Infectious disease research expands as concerns rise
December 6, 2007
West Nile's arrival created huge demand
In 1999, most Americans had their attention focused elsewhere when the crows started to die in New York City. At first, it was just the wild birds. But then the birds in the Bronx Zoo began to succumb to the mystery illness and concerned scientists took a closer look. At about the same time dead crows were noticed, a cluster of human encephalitis cases were reported. West Nile had arrived in the United States.
Disease carried westward by birds and mosquitoes
During the first outbreak, 62 people suffered serious illness and seven of those people died. Winter set in, but the disease was here to stay. As the disease was carried westward by birds and mosquitoes, the death toll rose.
"Our program here really ramped up when West Nile hit in 1999 and we jumped on in 2000 when a huge demand developed to do equine work with West Nile," said Dr. Richard Bowen, a Professor in the Department of Biomedical Sciences and Director of the Animal Models Core for the Regional Center of Excellence (RCE) for Biodefense and Emerging Infectious Diseases. "People were very concerned about the threat to humans, especially routes of infection, and we did a lot of vaccine efficacy testing."
Understanding host switching
Today, in addition to the development of animal models and vaccine testing, the overarching goal of Dr. Bowen's research laboratory is to better understand host switching. Host switching is the essential, defining characteristic of diseases that are known as zoonoses.
Zoonoses are diseases caused by pathogens that make the leap from a nonhuman animal into a person. West Nile virus is one such pathogen, as is monkeypox, toxoplasmosis, Dengue fever, Lyme disease, rabies, and Hanta virus. In fact, fully 60 percent of the infectious diseases that affect humans are shared between animals and people.
Alligators as one possible reservoir of West Nile virus
In the last several years, Dr. Bowen's research team has investigated alligators as one possible reservoir of West Nile virus, acting like living incubators that allow the virus to overwinter and reinfect mosquitoes which in turn transfer the virus to humans and other animals. In collaboration with the USDA and USGS, his team recently finished a large study on bat rabies and raccoon rabies.
Avian influenza - a pandemic in the making?
Another project that Dr. Bowen's team is working on is avian influenza, a zoonotic threat that scientists worry may represent a pandemic in the making. There are three components to the study including:
(1) how human and veterinary medicine need to work together to prevent and/or limit an outbreak of avian influenza including looking at how backyard poultry operations would contribute to the spread of the disease as birds move about the country;
(2) studies in Indonesia, considered ground zero for avian influenza, that focus on sampling bird populations; and
(3) evaluating different vaccines that are developing to protect against avian influenza, as well as determining if a vaccine would make the situation better or worse by keeping birds from getting ill but still allowing them to shed the virus.

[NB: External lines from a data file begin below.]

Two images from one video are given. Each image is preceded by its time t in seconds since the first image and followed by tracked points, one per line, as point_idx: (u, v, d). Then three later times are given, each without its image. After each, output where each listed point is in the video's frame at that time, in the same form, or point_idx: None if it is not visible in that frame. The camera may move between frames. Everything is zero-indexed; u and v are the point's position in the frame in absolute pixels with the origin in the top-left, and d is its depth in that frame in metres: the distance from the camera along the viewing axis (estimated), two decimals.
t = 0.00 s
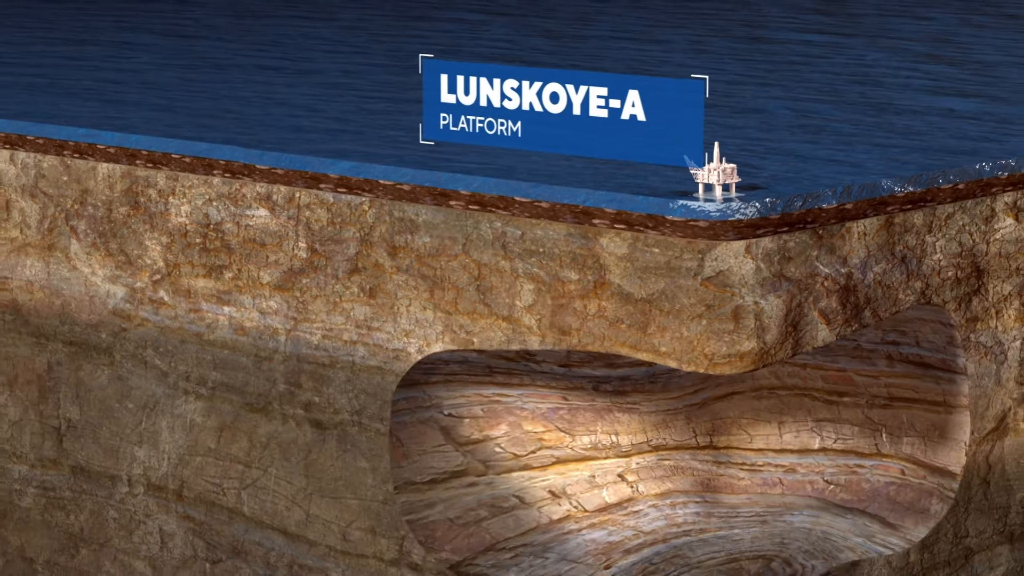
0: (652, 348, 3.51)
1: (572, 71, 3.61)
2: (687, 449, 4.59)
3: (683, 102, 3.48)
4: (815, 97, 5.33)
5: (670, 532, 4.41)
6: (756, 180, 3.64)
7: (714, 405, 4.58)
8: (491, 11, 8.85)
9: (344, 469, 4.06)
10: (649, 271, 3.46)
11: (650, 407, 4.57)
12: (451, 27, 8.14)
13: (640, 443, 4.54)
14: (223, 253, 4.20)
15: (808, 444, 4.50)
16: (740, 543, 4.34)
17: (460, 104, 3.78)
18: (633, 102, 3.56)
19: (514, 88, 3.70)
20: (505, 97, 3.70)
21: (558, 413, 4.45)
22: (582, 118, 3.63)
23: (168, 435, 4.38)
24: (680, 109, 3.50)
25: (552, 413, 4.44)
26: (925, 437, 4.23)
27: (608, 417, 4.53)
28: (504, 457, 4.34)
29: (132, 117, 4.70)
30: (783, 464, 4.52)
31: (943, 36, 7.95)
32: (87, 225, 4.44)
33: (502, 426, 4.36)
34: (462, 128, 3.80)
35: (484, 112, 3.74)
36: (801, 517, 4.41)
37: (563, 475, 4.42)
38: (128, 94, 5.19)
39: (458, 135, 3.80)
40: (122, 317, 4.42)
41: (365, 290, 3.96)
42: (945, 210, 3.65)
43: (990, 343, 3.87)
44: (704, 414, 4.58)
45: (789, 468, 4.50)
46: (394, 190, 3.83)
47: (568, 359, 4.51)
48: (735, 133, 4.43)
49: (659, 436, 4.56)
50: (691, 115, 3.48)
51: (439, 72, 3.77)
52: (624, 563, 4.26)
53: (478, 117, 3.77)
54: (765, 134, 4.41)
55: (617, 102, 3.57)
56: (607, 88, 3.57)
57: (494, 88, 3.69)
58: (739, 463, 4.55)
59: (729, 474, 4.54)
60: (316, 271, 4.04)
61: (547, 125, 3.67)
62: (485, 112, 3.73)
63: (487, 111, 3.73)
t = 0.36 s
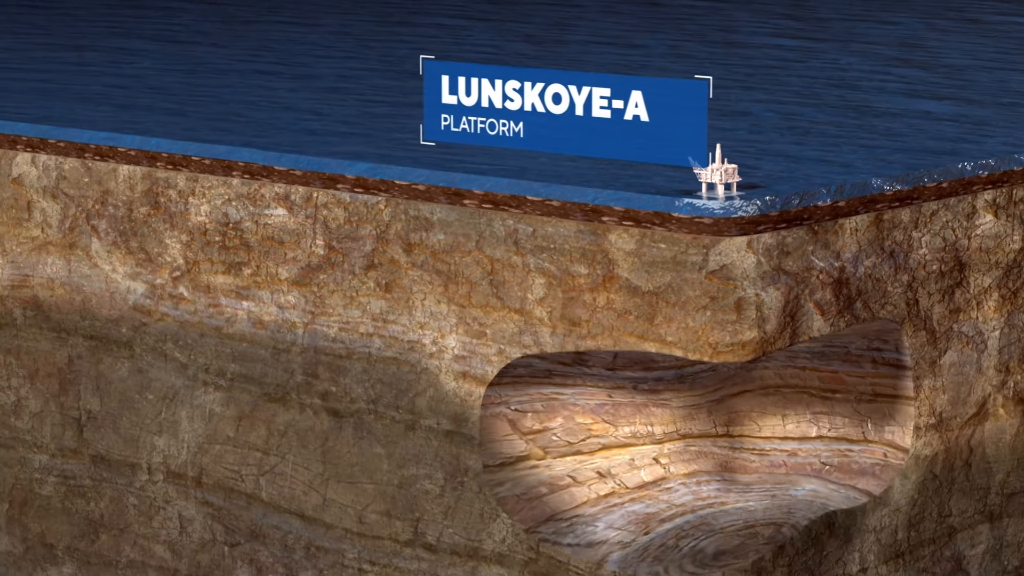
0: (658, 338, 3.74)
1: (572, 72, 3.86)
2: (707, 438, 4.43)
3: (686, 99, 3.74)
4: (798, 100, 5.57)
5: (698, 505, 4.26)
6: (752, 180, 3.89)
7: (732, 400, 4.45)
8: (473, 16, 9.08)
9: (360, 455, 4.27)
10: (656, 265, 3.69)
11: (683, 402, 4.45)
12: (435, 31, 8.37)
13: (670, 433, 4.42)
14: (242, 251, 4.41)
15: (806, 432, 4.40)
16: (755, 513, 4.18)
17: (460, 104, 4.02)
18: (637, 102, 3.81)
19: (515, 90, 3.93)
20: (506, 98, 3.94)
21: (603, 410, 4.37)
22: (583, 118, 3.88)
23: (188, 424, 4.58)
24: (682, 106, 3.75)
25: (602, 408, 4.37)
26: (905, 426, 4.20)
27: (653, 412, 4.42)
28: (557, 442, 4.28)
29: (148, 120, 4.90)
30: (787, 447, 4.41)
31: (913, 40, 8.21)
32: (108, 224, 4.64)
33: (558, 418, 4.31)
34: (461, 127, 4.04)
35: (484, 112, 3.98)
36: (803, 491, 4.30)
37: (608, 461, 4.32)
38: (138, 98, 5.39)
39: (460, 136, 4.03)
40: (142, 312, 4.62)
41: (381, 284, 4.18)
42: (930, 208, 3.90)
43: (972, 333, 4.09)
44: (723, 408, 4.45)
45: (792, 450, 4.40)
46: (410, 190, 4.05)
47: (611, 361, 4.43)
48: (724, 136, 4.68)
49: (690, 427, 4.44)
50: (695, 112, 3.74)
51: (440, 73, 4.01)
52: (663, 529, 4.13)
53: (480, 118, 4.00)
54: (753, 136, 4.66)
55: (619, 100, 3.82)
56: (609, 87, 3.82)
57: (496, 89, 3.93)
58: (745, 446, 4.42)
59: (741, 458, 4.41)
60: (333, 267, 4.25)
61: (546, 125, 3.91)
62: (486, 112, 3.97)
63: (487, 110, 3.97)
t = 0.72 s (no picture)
0: (663, 328, 3.97)
1: (571, 73, 4.12)
2: (734, 430, 4.34)
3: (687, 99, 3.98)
4: (783, 104, 5.82)
5: (731, 483, 4.25)
6: (748, 180, 4.14)
7: (754, 398, 4.34)
8: (457, 21, 9.31)
9: (375, 442, 4.48)
10: (662, 260, 3.93)
11: (718, 395, 4.33)
12: (422, 35, 8.59)
13: (705, 425, 4.33)
14: (260, 248, 4.62)
15: (813, 424, 4.34)
16: (778, 489, 4.16)
17: (460, 105, 4.29)
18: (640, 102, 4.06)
19: (517, 92, 4.20)
20: (504, 99, 4.22)
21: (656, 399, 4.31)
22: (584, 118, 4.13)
23: (207, 414, 4.79)
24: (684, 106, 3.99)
25: (650, 404, 4.31)
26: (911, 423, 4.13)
27: (690, 407, 4.33)
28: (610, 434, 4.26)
29: (164, 124, 5.11)
30: (799, 436, 4.34)
31: (885, 45, 8.47)
32: (129, 223, 4.84)
33: (614, 413, 4.28)
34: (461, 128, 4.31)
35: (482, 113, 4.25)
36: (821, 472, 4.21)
37: (654, 448, 4.30)
38: (150, 102, 5.60)
39: (464, 137, 4.30)
40: (163, 307, 4.83)
41: (396, 279, 4.40)
42: (916, 205, 4.19)
43: (954, 324, 4.35)
44: (748, 402, 4.34)
45: (803, 438, 4.33)
46: (424, 189, 4.28)
47: (657, 365, 4.27)
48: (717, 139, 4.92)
49: (721, 420, 4.34)
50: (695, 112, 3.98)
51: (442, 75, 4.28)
52: (702, 503, 4.16)
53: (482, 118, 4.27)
54: (744, 139, 4.91)
55: (621, 101, 4.07)
56: (610, 89, 4.07)
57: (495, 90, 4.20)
58: (764, 436, 4.34)
59: (760, 443, 4.34)
60: (349, 263, 4.47)
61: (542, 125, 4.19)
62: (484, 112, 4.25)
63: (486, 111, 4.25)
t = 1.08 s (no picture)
0: (668, 319, 4.24)
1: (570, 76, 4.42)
2: (768, 424, 4.26)
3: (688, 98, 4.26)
4: (767, 107, 6.11)
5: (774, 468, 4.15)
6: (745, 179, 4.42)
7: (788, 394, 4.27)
8: (441, 26, 9.56)
9: (392, 428, 4.74)
10: (667, 254, 4.20)
11: (758, 393, 4.22)
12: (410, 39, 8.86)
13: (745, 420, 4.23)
14: (280, 245, 4.87)
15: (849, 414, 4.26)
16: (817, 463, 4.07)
17: (461, 107, 4.58)
18: (641, 103, 4.34)
19: (518, 92, 4.50)
20: (505, 100, 4.52)
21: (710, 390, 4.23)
22: (584, 118, 4.43)
23: (228, 403, 5.03)
24: (683, 105, 4.27)
25: (697, 403, 4.24)
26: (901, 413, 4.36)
27: (734, 405, 4.22)
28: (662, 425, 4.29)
29: (182, 128, 5.35)
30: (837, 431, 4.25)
31: (857, 49, 8.78)
32: (152, 222, 5.08)
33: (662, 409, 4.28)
34: (461, 128, 4.61)
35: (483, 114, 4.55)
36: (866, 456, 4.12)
37: (700, 441, 4.26)
38: (163, 106, 5.85)
39: (468, 137, 4.59)
40: (185, 301, 5.07)
41: (412, 274, 4.66)
42: (901, 203, 4.51)
43: (936, 314, 4.65)
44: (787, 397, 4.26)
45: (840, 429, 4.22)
46: (439, 189, 4.55)
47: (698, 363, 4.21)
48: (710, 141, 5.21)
49: (759, 416, 4.24)
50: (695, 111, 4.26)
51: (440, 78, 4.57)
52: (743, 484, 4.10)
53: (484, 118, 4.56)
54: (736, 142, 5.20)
55: (622, 101, 4.35)
56: (612, 89, 4.36)
57: (496, 91, 4.50)
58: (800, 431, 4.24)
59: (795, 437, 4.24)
60: (367, 259, 4.73)
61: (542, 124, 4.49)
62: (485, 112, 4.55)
63: (487, 112, 4.55)
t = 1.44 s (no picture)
0: (672, 311, 4.49)
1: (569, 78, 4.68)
2: (770, 413, 4.52)
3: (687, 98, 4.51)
4: (755, 110, 6.37)
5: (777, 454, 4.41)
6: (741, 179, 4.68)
7: (786, 384, 4.54)
8: (430, 30, 9.79)
9: (405, 416, 4.98)
10: (671, 250, 4.45)
11: (761, 381, 4.48)
12: (401, 42, 9.09)
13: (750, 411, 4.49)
14: (298, 243, 5.10)
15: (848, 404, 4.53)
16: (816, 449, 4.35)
17: (461, 108, 4.83)
18: (642, 104, 4.59)
19: (519, 93, 4.75)
20: (506, 100, 4.77)
21: (713, 370, 4.47)
22: (584, 118, 4.68)
23: (246, 393, 5.26)
24: (683, 104, 4.53)
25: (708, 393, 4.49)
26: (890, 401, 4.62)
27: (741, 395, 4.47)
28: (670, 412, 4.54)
29: (198, 131, 5.57)
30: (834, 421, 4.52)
31: (835, 53, 9.05)
32: (173, 221, 5.31)
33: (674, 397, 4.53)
34: (462, 129, 4.85)
35: (483, 114, 4.80)
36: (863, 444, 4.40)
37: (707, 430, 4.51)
38: (176, 110, 6.07)
39: (468, 138, 4.83)
40: (204, 297, 5.29)
41: (425, 269, 4.89)
42: (889, 201, 4.77)
43: (922, 306, 4.91)
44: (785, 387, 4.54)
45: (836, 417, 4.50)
46: (451, 189, 4.80)
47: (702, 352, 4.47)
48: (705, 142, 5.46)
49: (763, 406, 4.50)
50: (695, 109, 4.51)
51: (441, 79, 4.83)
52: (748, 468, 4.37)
53: (484, 120, 4.81)
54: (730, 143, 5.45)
55: (624, 101, 4.61)
56: (612, 90, 4.61)
57: (497, 91, 4.75)
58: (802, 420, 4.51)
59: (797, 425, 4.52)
60: (382, 256, 4.96)
61: (542, 124, 4.73)
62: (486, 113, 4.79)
63: (487, 113, 4.80)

How interactions between humans and birds lead to transmission of avian influenza
In addition, Dr. Bowen is the principal investigator on a three-year, $2.6 million grant awarded this year from the Centers for Disease Control to study how interactions between humans and birds may lead to more widespread transmission of avian influenza.
"The questions surrounding host switching when we are looking at zoonotic disease are complex and challenging," said Dr. Bowen. "But gaining a better understanding of how and why some diseases are able to mutate and adapt to new hosts is essential to helping us fight zoonotic disease. Why is it a particular virus can infect but not kill a host, like rabies infecting a bat population but only seeing a few die? Why do some viruses stay dormant for years, but then we'll see a terrible outbreak, like the Ebola virus? How come some pathogens are very host specific, and others very promiscuous with regards to the species they infect?
Collaborations seek to improve human and animal health
"We are working collaboratively with many other researchers to help answer these questions, including colleagues at the Centers for Disease Control, the U.S. Geological Survey, public health organizations in Mexico, bat specialists, and so many others. Emerging infectious disease and biodefense completely overlap so we are seeing an investment in this area that is helping to advance our studies and enabling us to bring greater understanding to all these areas so that we can improve human and animal health."